I doesn’t matter much whether you look at vaccine resistance in Southern Manitoba or the United States. In either case it has some common characteristics.

For one it is often found among conservative religious people and conservative political people. The common denominator seems to be distrust of government. Allan Levine described it this way in the Winnipeg Free Press:

“You can only shake your head in dismay at such distorted thinking. From Winkler to Arkansas, the unvaccinated, who are now petri dishes for the Delta variant and putting themselves and everyone else at risk, explain their untenable decision (apart from the tiny minority with medical reasons) in a variety of ways. This includes everything from fearing needles and concern about insufficient medical data to believing crazy conspiracy theories about the vaccine being a nefarious plot to implant tracking microchips in arms.

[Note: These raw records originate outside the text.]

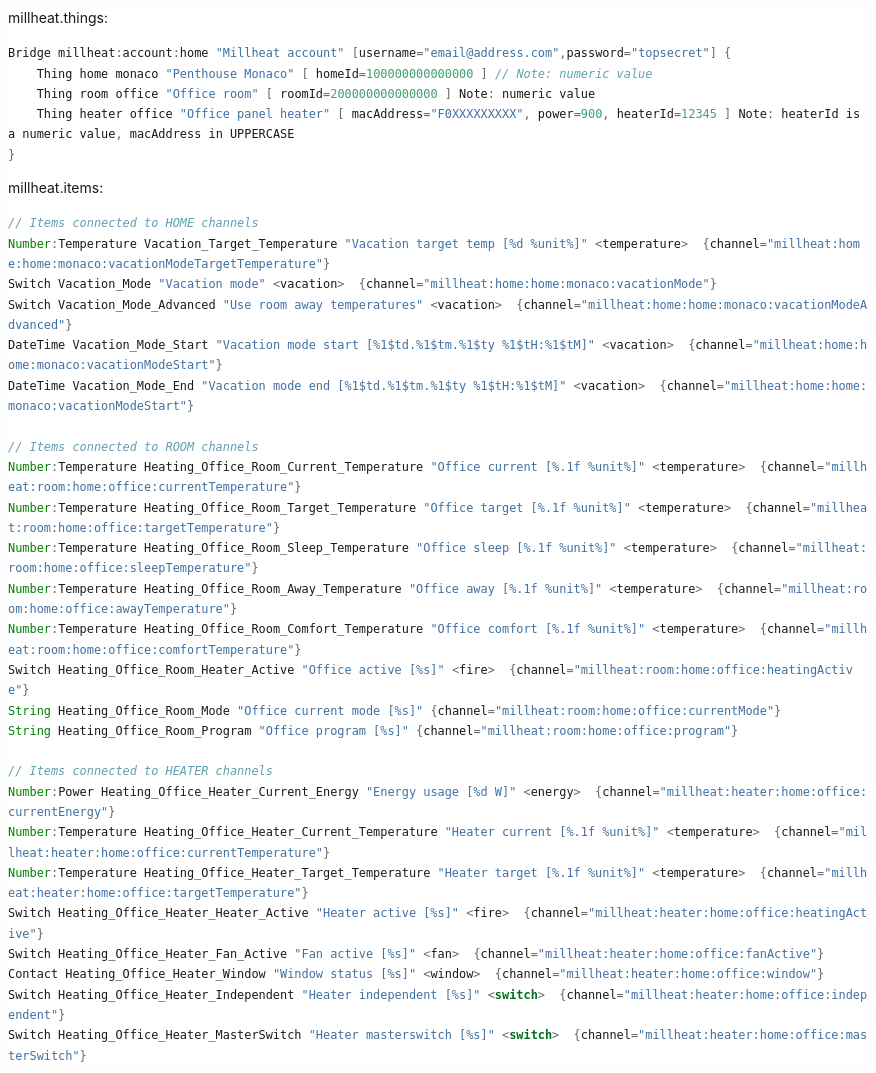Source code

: millheat.things:

```java
Bridge millheat:account:home "Millheat account" [username="email@address.com",password="topsecret"] {
    Thing home monaco "Penthouse Monaco" [ homeId=100000000000000 ] // Note: numeric value
    Thing room office "Office room" [ roomId=200000000000000 ] Note: numeric value
    Thing heater office "Office panel heater" [ macAddress="F0XXXXXXXXX", power=900, heaterId=12345 ] Note: heaterId is a numeric value, macAddress in UPPERCASE
} 
```

millheat.items:

```java
// Items connected to HOME channels
Number:Temperature Vacation_Target_Temperature "Vacation target temp [%d %unit%]" <temperature>  {channel="millheat:home:home:monaco:vacationModeTargetTemperature"}
Switch Vacation_Mode "Vacation mode" <vacation>  {channel="millheat:home:home:monaco:vacationMode"}
Switch Vacation_Mode_Advanced "Use room away temperatures" <vacation>  {channel="millheat:home:home:monaco:vacationModeAdvanced"}
DateTime Vacation_Mode_Start "Vacation mode start [%1$td.%1$tm.%1$ty %1$tH:%1$tM]" <vacation>  {channel="millheat:home:home:monaco:vacationModeStart"}
DateTime Vacation_Mode_End "Vacation mode end [%1$td.%1$tm.%1$ty %1$tH:%1$tM]" <vacation>  {channel="millheat:home:home:monaco:vacationModeStart"}

// Items connected to ROOM channels
Number:Temperature Heating_Office_Room_Current_Temperature "Office current [%.1f %unit%]" <temperature>  {channel="millheat:room:home:office:currentTemperature"}
Number:Temperature Heating_Office_Room_Target_Temperature "Office target [%.1f %unit%]" <temperature>  {channel="millheat:room:home:office:targetTemperature"}
Number:Temperature Heating_Office_Room_Sleep_Temperature "Office sleep [%.1f %unit%]" <temperature>  {channel="millheat:room:home:office:sleepTemperature"}
Number:Temperature Heating_Office_Room_Away_Temperature "Office away [%.1f %unit%]" <temperature>  {channel="millheat:room:home:office:awayTemperature"}
Number:Temperature Heating_Office_Room_Comfort_Temperature "Office comfort [%.1f %unit%]" <temperature>  {channel="millheat:room:home:office:comfortTemperature"}
Switch Heating_Office_Room_Heater_Active "Office active [%s]" <fire>  {channel="millheat:room:home:office:heatingActive"}
String Heating_Office_Room_Mode "Office current mode [%s]" {channel="millheat:room:home:office:currentMode"}
String Heating_Office_Room_Program "Office program [%s]" {channel="millheat:room:home:office:program"}

// Items connected to HEATER channels
Number:Power Heating_Office_Heater_Current_Energy "Energy usage [%d W]" <energy>  {channel="millheat:heater:home:office:currentEnergy"}
Number:Temperature Heating_Office_Heater_Current_Temperature "Heater current [%.1f %unit%]" <temperature>  {channel="millheat:heater:home:office:currentTemperature"}
Number:Temperature Heating_Office_Heater_Target_Temperature "Heater target [%.1f %unit%]" <temperature>  {channel="millheat:heater:home:office:targetTemperature"}
Switch Heating_Office_Heater_Heater_Active "Heater active [%s]" <fire>  {channel="millheat:heater:home:office:heatingActive"}
Switch Heating_Office_Heater_Fan_Active "Fan active [%s]" <fan>  {channel="millheat:heater:home:office:fanActive"}
Contact Heating_Office_Heater_Window "Window status [%s]" <window>  {channel="millheat:heater:home:office:window"}
Switch Heating_Office_Heater_Independent "Heater independent [%s]" <switch>  {channel="millheat:heater:home:office:independent"}
Switch Heating_Office_Heater_MasterSwitch "Heater masterswitch [%s]" <switch>  {channel="millheat:heater:home:office:masterSwitch"}
```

Mostly, though, their position is about not trusting government, often combined with fundamentalist religion (as a Winkler resident put it, “I trust in God. I trust he’ll get us through this”), and anti-intellectualism and anti-science.”


In both countries the adherents to the theology of vaccine resistance share similar political views based in deep feelings of mistrust about governments. As Levine said:


In the U.S., it is no surprise that these sentiments are most prevalent in Republican-dominated states such as Louisiana, Arkansas, Texas, Wyoming, Florida and Tennessee, where rejecting the effectiveness of the vaccine is official policy — as are the absurd denunciations and threats directed at Dr. Anthony Fauci for his work managing the pandemic and promoting the vaccine (in Florida, the Republican slogan is “Choose Freedom over Faucism” and there are T-shirts emblazoned with “Don’t Fauci my Florida”).

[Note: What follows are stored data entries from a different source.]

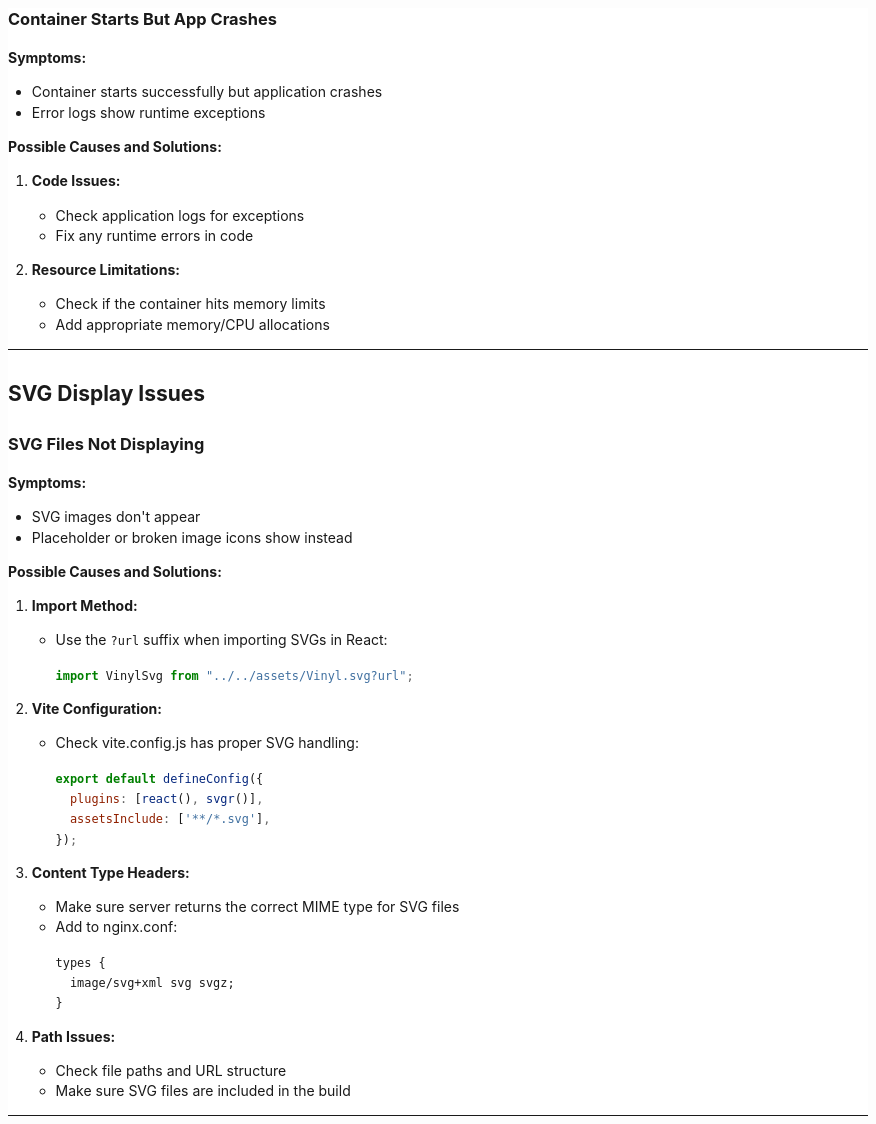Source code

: ### Container Starts But App Crashes

**Symptoms:**
- Container starts successfully but application crashes
- Error logs show runtime exceptions

**Possible Causes and Solutions:**

1. **Code Issues:**
   - Check application logs for exceptions
   - Fix any runtime errors in code

2. **Resource Limitations:**
   - Check if the container hits memory limits
   - Add appropriate memory/CPU allocations

---

## SVG Display Issues

### SVG Files Not Displaying

**Symptoms:**
- SVG images don't appear
- Placeholder or broken image icons show instead

**Possible Causes and Solutions:**

1. **Import Method:**
   - Use the `?url` suffix when importing SVGs in React:
     ```jsx
     import VinylSvg from "../../assets/Vinyl.svg?url";
     ```

2. **Vite Configuration:**
   - Check vite.config.js has proper SVG handling:
     ```js
     export default defineConfig({
       plugins: [react(), svgr()],
       assetsInclude: ['**/*.svg'],
     });
     ```

3. **Content Type Headers:**
   - Make sure server returns the correct MIME type for SVG files
   - Add to nginx.conf:
     ```
     types {
       image/svg+xml svg svgz;
     }
     ```

4. **Path Issues:**
   - Check file paths and URL structure
   - Make sure SVG files are included in the build

---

The ideology of vaccine resistance is ultimately based on a rejection of science in favor of fundamental religious beliefs that reject science and evidence based decision making in favor of faith in the cause. For example, in the late 19th century and early 20th century Christians increasingly battled the advocates of scientific reasoning in favor of “truths” learned by faith, which usually involved beliefs that had been inculcated by parents in their children in hopes of assuring for them eternal life and avoiding eternal damnation.

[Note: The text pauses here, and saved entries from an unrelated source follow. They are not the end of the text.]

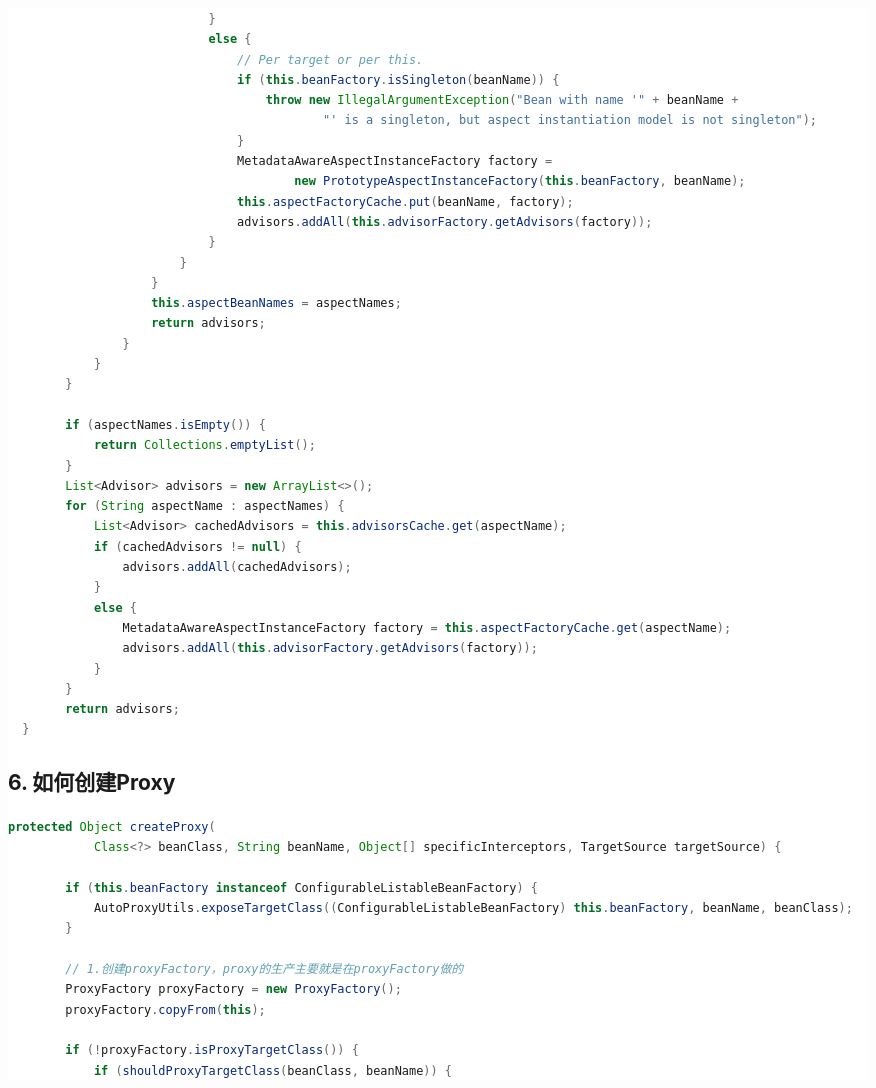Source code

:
 ```java
							}
							else {
								// Per target or per this.
								if (this.beanFactory.isSingleton(beanName)) {
									throw new IllegalArgumentException("Bean with name '" + beanName +
											"' is a singleton, but aspect instantiation model is not singleton");
								}
								MetadataAwareAspectInstanceFactory factory =
										new PrototypeAspectInstanceFactory(this.beanFactory, beanName);
								this.aspectFactoryCache.put(beanName, factory);
								advisors.addAll(this.advisorFactory.getAdvisors(factory));
							}
						}
					}
					this.aspectBeanNames = aspectNames;
					return advisors;
				}
			}
		}

		if (aspectNames.isEmpty()) {
			return Collections.emptyList();
		}
		List<Advisor> advisors = new ArrayList<>();
		for (String aspectName : aspectNames) {
			List<Advisor> cachedAdvisors = this.advisorsCache.get(aspectName);
			if (cachedAdvisors != null) {
				advisors.addAll(cachedAdvisors);
			}
			else {
				MetadataAwareAspectInstanceFactory factory = this.aspectFactoryCache.get(aspectName);
				advisors.addAll(this.advisorFactory.getAdvisors(factory));
			}
		}
		return advisors;
  }
```







## 6. 如何创建Proxy

```java
protected Object createProxy(
			Class<?> beanClass, String beanName, Object[] specificInterceptors, TargetSource targetSource) {
 
		if (this.beanFactory instanceof ConfigurableListableBeanFactory) {
			AutoProxyUtils.exposeTargetClass((ConfigurableListableBeanFactory) this.beanFactory, beanName, beanClass);
		}
 
        // 1.创建proxyFactory，proxy的生产主要就是在proxyFactory做的
		ProxyFactory proxyFactory = new ProxyFactory();
		proxyFactory.copyFrom(this);
 
		if (!proxyFactory.isProxyTargetClass()) {
			if (shouldProxyTargetClass(beanClass, beanName)) {
```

Charles Darwin, perhaps the greatest scientist of all time, developed a theory of evolution by natural selection that had a profound effect on science. His theories were so deep and well argued that they changed the course of history and even religion. Darwin shredded the religious view of the day which presumed that the world we live in was created by God with a divine purpose in mind. This resulted in the igniting of a debate that rocked the 19th century world and continued unabated until at least the famous Scopes trial in 1925.  In many places religious views strained to resist the new science which they felt contradicted their faith. As a result, as Levine said,

“during the summer of 1925 in a small courtroom in Dayton, Tenn., (southeast of Nashville). By then, the very same states whose governments and citizens currently question or reject the vaccine — Tennessee, Oklahoma, Florida, Mississippi, and Arkansas — had passed legislation banning the teaching of evolution.’


Today in southern Manitoba communities like Winkler and Steinbach reflect the same trend—namely, conservative evangelical religion and conservative politics, against modern science.  Both groups give a pass to truth seeking in favour of faith based thinking.

 I  know that some believe this is  opinion controversial if not wrong, but it seems to me that everyday in this pandemic there is new evidence that supports it.